From earlier debugging I knew that the high CPU usage was to do with a corrupted file store. This gave me a bit of a clue of where to look next. I looked over at this WebLogic documentation: Configure diagnostic archives. Here it had this interesting setting -
In the Store Size Check Period field, enter the interval, in minutes, between the times when the store will be checked to see if it has exceeded the preferred store size.

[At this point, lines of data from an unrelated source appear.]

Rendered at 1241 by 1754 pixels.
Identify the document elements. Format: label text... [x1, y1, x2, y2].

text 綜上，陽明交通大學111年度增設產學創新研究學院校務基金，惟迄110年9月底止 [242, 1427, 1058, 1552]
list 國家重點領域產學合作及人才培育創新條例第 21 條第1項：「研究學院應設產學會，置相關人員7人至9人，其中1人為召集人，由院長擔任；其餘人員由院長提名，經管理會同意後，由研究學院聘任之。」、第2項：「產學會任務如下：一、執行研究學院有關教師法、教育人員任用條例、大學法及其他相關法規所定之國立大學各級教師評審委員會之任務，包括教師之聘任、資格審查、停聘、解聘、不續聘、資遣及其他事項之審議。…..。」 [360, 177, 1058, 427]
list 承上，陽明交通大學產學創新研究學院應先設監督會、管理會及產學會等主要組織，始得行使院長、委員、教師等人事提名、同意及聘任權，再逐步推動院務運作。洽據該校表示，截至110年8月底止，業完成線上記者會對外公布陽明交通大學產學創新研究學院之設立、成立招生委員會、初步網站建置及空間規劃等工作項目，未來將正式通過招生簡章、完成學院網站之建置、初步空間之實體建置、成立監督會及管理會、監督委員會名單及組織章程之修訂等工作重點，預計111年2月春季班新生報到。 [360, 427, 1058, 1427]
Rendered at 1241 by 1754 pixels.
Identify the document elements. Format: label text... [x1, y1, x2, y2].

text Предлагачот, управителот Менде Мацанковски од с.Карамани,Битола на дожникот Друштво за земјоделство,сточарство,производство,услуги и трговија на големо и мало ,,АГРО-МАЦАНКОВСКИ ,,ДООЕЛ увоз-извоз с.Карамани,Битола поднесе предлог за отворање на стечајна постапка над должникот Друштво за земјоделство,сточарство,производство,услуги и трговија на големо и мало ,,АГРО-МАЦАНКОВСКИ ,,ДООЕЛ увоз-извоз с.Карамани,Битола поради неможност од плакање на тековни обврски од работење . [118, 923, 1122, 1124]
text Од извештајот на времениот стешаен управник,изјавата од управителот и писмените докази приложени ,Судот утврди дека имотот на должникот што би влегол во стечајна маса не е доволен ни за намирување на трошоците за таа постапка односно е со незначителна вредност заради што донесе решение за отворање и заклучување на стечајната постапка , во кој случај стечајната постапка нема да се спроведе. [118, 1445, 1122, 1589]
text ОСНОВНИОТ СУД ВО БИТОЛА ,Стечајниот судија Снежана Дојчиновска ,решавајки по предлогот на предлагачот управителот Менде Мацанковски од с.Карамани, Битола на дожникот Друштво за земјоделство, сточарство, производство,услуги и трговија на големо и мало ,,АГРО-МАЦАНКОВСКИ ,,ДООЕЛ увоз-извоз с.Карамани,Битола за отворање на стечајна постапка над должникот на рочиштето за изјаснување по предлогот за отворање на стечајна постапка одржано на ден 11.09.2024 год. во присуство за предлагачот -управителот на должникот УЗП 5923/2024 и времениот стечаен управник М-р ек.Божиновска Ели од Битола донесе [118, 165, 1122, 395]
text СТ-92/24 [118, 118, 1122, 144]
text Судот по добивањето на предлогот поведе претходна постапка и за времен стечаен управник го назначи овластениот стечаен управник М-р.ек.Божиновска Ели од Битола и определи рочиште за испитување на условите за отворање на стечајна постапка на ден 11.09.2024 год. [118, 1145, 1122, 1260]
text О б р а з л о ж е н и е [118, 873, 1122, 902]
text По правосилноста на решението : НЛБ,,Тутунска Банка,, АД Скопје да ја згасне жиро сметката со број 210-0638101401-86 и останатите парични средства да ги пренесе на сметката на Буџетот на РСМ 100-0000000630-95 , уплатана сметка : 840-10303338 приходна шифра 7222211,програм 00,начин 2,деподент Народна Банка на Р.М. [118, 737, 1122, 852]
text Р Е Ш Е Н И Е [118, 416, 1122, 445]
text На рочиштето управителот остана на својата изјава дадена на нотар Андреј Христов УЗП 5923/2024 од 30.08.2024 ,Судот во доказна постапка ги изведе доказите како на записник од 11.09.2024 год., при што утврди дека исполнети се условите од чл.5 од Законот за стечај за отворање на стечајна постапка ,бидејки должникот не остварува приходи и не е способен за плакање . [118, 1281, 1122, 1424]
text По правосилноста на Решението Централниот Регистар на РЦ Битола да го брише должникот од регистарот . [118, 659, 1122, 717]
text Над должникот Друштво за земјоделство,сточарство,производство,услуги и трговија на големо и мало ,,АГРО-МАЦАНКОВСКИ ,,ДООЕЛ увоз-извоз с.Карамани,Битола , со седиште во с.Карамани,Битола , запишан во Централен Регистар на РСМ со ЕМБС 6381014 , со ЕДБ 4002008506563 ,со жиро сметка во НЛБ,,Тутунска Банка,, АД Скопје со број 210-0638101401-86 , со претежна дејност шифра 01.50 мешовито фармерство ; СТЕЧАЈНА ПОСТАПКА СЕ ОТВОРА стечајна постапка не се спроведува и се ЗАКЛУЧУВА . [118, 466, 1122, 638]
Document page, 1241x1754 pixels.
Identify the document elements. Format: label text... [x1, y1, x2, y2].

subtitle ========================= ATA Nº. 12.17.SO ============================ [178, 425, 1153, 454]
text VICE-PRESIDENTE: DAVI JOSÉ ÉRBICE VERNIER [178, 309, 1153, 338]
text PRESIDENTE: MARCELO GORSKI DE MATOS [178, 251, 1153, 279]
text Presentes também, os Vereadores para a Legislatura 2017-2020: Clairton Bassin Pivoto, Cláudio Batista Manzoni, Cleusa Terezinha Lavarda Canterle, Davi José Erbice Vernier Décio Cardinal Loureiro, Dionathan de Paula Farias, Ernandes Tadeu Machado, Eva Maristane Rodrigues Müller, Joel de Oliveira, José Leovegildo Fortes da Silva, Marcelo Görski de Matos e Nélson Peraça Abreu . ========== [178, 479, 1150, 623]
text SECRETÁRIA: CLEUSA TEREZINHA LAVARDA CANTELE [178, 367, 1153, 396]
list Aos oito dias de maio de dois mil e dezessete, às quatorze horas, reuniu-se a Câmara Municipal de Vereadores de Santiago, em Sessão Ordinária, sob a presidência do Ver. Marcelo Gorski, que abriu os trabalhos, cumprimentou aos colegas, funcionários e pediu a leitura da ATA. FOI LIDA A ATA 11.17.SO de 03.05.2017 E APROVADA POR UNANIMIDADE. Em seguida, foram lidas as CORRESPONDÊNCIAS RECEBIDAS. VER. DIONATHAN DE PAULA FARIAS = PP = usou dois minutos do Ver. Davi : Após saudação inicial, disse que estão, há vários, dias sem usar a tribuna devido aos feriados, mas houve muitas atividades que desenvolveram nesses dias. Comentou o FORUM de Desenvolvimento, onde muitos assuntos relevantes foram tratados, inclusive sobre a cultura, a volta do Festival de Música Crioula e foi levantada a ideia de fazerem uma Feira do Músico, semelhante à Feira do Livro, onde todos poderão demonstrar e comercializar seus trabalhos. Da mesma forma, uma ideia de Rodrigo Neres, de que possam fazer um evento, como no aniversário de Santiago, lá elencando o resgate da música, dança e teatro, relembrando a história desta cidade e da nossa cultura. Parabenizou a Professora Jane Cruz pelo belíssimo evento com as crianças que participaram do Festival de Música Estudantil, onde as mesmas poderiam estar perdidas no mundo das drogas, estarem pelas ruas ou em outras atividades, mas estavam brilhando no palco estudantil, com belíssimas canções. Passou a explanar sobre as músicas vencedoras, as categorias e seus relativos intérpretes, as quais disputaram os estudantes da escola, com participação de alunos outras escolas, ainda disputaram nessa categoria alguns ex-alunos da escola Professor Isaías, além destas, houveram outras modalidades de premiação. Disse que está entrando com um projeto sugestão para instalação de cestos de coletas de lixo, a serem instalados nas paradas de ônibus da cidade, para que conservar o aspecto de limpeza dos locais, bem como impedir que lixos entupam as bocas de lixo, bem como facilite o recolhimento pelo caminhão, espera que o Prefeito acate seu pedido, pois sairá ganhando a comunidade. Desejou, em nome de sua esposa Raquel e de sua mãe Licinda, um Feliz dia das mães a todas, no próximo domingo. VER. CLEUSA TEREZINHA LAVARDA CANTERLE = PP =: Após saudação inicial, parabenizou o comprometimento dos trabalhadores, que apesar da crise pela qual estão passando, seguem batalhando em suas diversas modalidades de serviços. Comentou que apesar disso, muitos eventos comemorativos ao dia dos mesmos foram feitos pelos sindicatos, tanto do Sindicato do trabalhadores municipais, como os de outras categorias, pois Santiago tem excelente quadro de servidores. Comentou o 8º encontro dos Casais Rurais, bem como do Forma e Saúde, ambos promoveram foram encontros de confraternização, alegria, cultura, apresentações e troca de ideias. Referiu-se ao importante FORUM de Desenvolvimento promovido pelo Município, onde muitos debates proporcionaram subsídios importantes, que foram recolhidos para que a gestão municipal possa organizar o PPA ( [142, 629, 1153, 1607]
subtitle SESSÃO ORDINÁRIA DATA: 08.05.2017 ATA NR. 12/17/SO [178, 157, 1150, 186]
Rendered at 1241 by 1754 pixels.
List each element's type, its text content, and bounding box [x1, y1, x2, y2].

Ok the documentation appeared to be incorrectly stating this was in minutes, it was in fact in hours (later versions of the documentation corrected this). However, that was a periodic check but it did not indicate that it was a check that was scheduled on the hour. The documentation implied that the check simply happened after the specified period of time elapsed.

The default setting for Store Size Check Period was 1 hour. I decided to bump it up to 2 hours to see what change it would make. This was done on the Managed Server diagnostic archives configuration.



Managed Server restarted, on the next hour, CPU spike again. Obviously that setting had no effect. I then decided to see what the AdminServer had configured. It was the default 1 hour value, so I changed that to two and restarted both the Admin and Managed Servers.
wlscpuspike2.png


Success! On the first hour...no CPU spike! On the second hour, the CPU spike appeared in line with the new setting. It was interesting that only the AdminServer setting would be responsible for the change in behaviour even though the CPU spike was occurring on the JVM for the Managed Server. However I am not ruling out the possibility that because I didn't restart the AdminServer on my first setting change that these changes didn't actually come into effect.

That was a mystery solved, and it showed an interesting timing behaviour with WebLogic internal scheduling.